SAN DIEGO (KGTV) -- The city is nearly doubling the number of social workers deployed on its streets to help tackle homelessness. Mayor Todd Gloria said Wednesday this is the best way to help San Diego’s most vulnerable get on their feet.
Jessie Angeles Junior is one of those workers. He goes out in San Diego connecting homeless people in the city with key services that can get them shelter, treatment, and public benefits to name a few.
All, as the region grapples with the pandemic.
“There's places they can’t go,” Angeles said. “The same issues that they had before Covid, it’s amplified a little bit more. That anxiety is there.”

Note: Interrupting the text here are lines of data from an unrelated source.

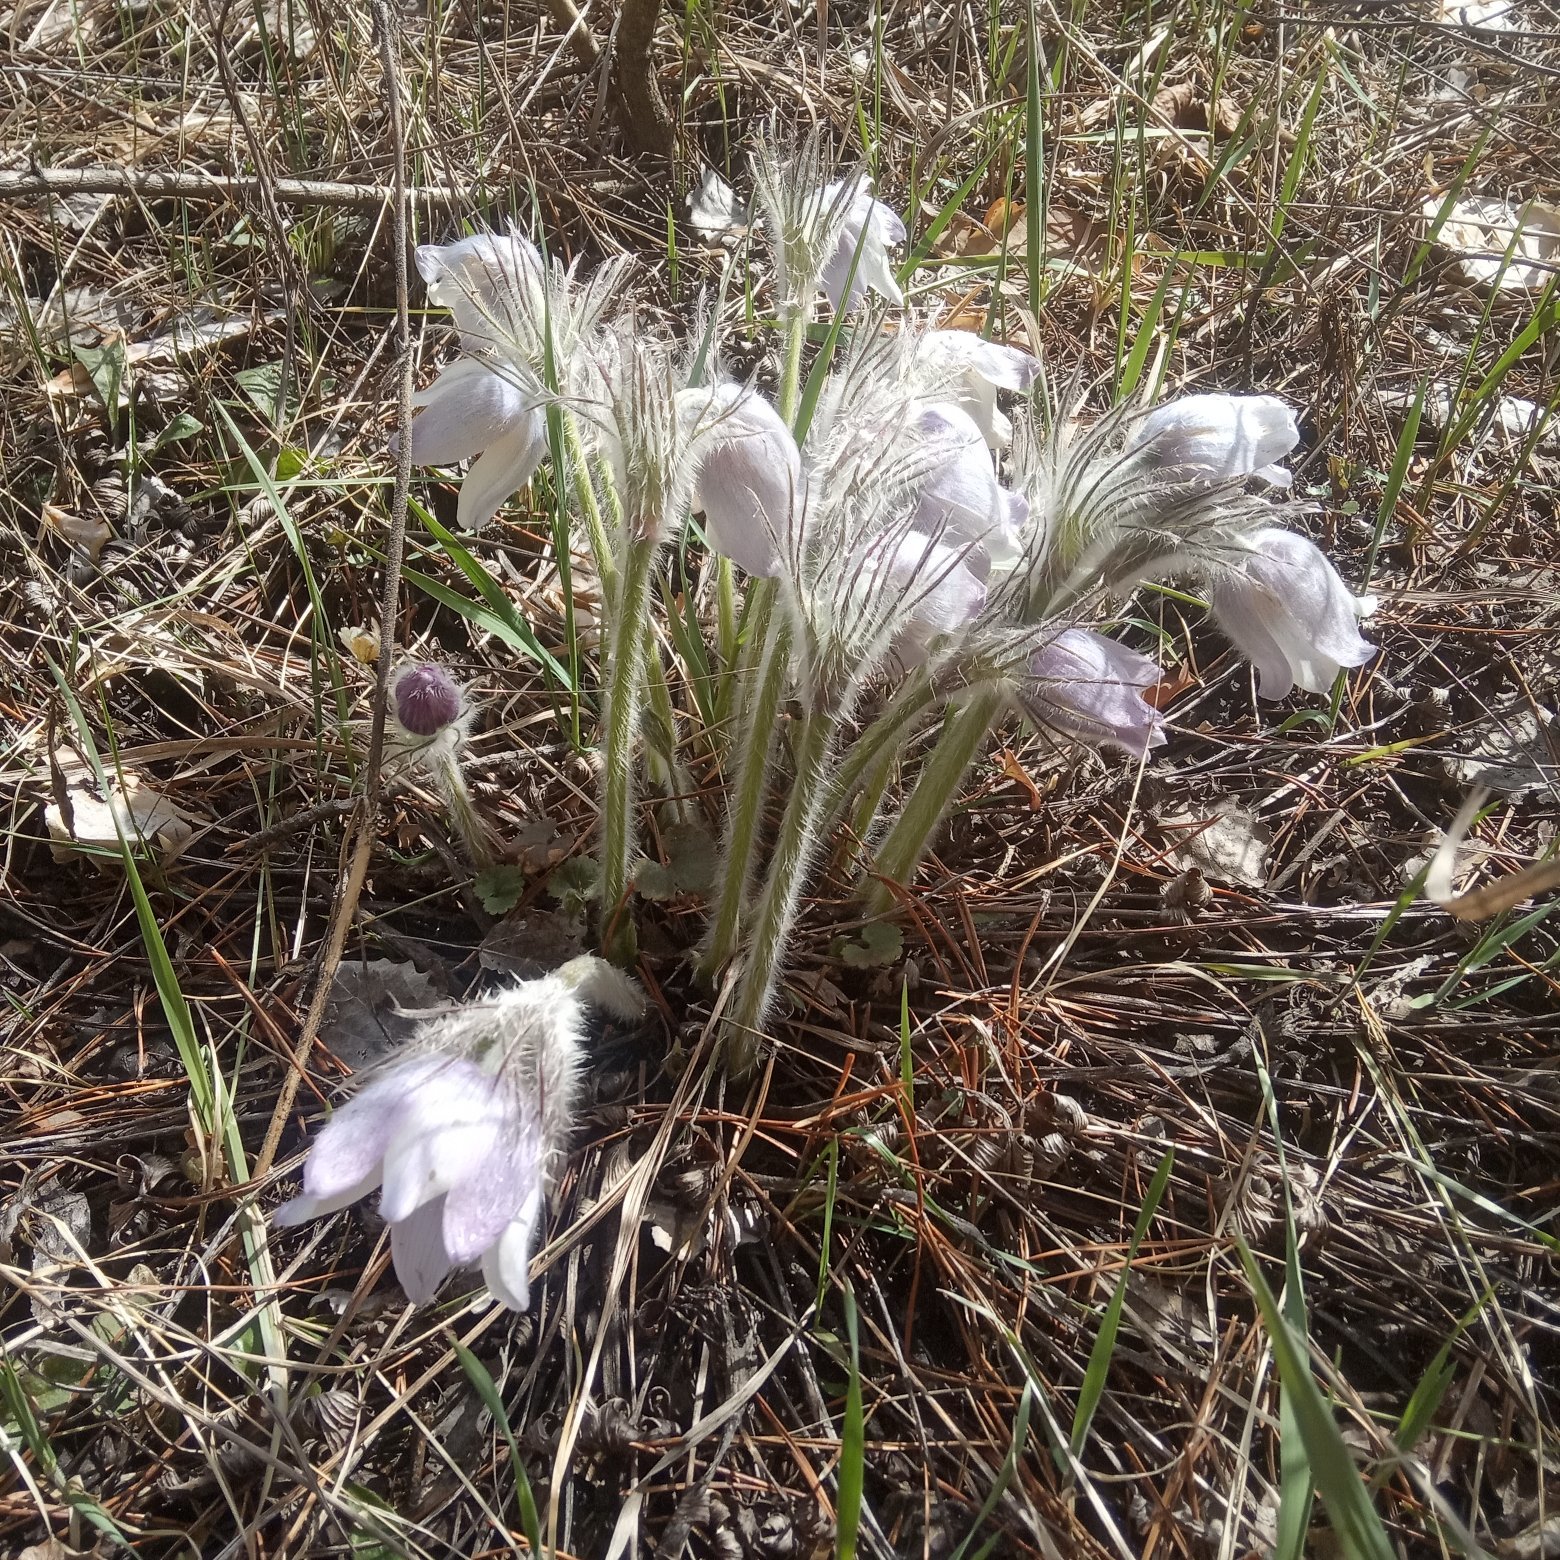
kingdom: Plantae
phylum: Tracheophyta
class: Magnoliopsida
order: Ranunculales
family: Ranunculaceae
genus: Pulsatilla
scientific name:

Angeles is a program manager at PATH, a nonprofit taking a lead role in the city's new approach to homelessness. The city is roughly doubling the number of social workers deployed onto its streets, as part of a shift toward improving coordination within outreach teams and service providers.
“Our old system did not give that outreach worker many options,” Gloria said. “It might have allowed that outreach worker to offer a bottle of water, maybe a pair of socks or some referral information, but that isn't the way to build trust and to drive change on this important issue."
San Diego Police would still maintain its homeless outreach team. However, PATH, would have two teams of social workers, one mobile in areas with high homelessness, and another to respond rapidly to calls.
The city budgeted $1.5 million dollars for the response. In January 2020, before the pandemic, nearly 4,000 people were estimated to be unsheltered in San Diego.